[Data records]
<<<<

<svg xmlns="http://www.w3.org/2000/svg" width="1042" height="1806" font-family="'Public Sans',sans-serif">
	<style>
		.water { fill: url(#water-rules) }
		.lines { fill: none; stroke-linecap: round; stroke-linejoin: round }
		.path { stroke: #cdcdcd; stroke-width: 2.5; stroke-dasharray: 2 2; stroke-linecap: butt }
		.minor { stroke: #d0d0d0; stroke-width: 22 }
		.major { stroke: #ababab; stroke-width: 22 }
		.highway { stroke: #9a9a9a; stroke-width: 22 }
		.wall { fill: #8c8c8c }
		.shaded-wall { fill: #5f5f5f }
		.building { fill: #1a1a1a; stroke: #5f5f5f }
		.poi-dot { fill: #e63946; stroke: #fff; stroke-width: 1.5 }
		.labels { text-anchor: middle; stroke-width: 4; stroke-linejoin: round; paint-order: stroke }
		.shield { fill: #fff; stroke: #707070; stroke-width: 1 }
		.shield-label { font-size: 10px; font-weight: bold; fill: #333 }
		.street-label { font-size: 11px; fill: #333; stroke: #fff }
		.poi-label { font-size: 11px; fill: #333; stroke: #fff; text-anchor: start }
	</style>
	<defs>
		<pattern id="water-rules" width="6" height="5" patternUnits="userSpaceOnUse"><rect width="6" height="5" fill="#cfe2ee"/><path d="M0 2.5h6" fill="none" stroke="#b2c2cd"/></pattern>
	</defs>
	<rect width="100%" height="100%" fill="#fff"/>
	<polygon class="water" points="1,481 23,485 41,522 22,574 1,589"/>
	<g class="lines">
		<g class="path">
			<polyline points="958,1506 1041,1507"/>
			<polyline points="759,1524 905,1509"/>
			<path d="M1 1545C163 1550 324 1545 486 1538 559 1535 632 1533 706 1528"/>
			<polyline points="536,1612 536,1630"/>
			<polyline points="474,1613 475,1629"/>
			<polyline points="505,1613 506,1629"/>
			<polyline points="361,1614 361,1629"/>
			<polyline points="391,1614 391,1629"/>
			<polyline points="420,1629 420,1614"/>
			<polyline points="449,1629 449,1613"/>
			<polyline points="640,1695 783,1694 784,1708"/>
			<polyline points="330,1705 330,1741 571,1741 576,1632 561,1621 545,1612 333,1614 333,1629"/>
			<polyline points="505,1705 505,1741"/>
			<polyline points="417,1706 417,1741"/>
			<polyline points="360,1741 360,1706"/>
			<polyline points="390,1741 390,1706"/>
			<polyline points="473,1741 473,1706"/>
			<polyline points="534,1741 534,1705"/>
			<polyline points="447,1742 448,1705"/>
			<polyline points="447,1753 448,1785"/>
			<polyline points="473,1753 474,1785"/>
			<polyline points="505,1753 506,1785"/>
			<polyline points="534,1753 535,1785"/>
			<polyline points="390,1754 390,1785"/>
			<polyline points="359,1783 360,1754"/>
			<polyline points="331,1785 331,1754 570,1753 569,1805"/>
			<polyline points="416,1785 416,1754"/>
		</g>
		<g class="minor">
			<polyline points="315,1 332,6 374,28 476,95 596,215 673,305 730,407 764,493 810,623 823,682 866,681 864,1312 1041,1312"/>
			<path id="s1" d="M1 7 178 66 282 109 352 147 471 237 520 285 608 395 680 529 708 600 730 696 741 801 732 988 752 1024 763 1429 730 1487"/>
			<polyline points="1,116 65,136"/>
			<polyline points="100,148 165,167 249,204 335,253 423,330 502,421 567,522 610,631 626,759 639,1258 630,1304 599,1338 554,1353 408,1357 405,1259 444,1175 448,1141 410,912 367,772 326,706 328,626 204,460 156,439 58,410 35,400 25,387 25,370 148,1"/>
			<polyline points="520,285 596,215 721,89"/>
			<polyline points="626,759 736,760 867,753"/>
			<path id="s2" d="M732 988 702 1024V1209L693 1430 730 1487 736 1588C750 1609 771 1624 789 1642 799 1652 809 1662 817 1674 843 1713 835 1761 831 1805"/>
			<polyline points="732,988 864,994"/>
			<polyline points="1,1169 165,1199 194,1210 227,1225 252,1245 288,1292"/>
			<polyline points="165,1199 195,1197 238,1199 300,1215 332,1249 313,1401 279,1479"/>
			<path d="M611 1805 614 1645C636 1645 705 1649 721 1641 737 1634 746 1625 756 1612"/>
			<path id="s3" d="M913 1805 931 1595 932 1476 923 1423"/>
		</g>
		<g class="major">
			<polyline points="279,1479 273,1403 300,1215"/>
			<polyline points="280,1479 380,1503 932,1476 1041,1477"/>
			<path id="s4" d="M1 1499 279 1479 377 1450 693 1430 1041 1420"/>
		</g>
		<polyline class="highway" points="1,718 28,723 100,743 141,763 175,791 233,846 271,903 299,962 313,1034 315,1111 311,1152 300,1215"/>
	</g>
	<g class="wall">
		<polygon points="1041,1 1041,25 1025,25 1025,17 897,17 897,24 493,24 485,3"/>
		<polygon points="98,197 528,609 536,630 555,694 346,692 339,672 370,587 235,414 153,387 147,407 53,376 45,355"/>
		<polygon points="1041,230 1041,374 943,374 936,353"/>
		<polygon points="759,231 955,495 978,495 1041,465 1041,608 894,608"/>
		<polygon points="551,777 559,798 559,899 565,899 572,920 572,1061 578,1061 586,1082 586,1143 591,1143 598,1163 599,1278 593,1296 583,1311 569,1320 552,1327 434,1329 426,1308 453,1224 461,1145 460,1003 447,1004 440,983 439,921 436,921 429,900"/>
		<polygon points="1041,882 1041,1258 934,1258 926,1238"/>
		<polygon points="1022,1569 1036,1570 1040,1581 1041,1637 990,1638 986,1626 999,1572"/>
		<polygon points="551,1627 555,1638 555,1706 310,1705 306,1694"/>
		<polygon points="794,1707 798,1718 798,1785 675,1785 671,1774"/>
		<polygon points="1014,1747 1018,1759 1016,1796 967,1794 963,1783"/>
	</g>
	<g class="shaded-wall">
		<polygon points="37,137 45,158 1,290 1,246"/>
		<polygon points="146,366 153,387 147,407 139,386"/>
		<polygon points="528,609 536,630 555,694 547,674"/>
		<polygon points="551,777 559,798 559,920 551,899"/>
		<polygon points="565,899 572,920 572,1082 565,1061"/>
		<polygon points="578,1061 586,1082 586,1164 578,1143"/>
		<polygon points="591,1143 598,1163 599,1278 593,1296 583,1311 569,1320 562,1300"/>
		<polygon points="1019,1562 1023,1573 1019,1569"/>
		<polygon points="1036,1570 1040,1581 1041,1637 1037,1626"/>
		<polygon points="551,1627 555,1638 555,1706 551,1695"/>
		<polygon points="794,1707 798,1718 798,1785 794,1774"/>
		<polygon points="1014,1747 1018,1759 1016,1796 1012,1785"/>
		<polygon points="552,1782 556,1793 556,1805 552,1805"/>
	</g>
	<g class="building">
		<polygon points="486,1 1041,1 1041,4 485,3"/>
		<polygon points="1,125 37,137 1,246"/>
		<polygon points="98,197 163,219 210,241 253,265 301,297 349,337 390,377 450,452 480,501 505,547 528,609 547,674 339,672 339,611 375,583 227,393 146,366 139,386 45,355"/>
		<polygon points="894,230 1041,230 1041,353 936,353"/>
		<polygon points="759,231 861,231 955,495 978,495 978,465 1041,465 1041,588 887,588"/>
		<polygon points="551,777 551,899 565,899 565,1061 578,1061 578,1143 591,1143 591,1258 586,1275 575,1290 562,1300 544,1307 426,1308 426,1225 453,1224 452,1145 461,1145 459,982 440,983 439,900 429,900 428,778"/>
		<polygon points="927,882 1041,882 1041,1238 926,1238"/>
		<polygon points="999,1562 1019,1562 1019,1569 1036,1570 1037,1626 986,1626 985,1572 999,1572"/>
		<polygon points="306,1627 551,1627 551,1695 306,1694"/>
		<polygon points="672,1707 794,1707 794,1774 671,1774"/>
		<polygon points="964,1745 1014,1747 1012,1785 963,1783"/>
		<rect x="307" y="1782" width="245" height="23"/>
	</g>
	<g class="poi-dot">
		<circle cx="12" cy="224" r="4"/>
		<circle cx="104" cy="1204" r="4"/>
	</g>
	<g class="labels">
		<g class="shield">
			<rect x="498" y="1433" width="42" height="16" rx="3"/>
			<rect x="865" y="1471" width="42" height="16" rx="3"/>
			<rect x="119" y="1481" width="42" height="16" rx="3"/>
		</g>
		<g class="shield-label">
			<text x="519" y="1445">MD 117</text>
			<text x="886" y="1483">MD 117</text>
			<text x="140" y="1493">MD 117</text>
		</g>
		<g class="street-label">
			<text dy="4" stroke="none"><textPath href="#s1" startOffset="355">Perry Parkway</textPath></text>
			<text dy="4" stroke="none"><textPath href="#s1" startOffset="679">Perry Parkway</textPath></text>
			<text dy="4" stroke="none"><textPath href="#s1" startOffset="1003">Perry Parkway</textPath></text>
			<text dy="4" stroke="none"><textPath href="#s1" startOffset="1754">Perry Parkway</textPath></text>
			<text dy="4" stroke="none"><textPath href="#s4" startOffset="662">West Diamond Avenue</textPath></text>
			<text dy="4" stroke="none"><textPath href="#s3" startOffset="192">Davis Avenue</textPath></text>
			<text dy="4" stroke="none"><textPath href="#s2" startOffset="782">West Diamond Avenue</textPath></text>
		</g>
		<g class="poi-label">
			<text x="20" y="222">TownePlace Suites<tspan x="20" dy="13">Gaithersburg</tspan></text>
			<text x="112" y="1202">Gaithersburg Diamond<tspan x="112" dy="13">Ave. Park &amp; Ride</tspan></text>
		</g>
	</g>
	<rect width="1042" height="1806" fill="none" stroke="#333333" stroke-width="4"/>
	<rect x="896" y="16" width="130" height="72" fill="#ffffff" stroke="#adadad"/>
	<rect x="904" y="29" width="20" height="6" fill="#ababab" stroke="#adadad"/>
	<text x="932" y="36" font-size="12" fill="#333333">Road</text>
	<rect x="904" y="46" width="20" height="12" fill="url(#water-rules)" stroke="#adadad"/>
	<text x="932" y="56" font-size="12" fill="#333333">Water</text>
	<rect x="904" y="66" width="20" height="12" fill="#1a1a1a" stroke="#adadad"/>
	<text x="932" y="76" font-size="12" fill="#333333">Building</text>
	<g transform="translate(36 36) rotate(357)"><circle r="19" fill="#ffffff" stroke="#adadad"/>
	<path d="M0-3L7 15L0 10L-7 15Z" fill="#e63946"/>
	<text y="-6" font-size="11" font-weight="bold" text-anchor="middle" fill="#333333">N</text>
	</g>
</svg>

>>>>

Copy whichever lines of the records above contain the word "linecap".

		.lines { fill: none; stroke-linecap: round; stroke-linejoin: round }
		.path { stroke: #cdcdcd; stroke-width: 2.5; stroke-dasharray: 2 2; stroke-linecap: butt }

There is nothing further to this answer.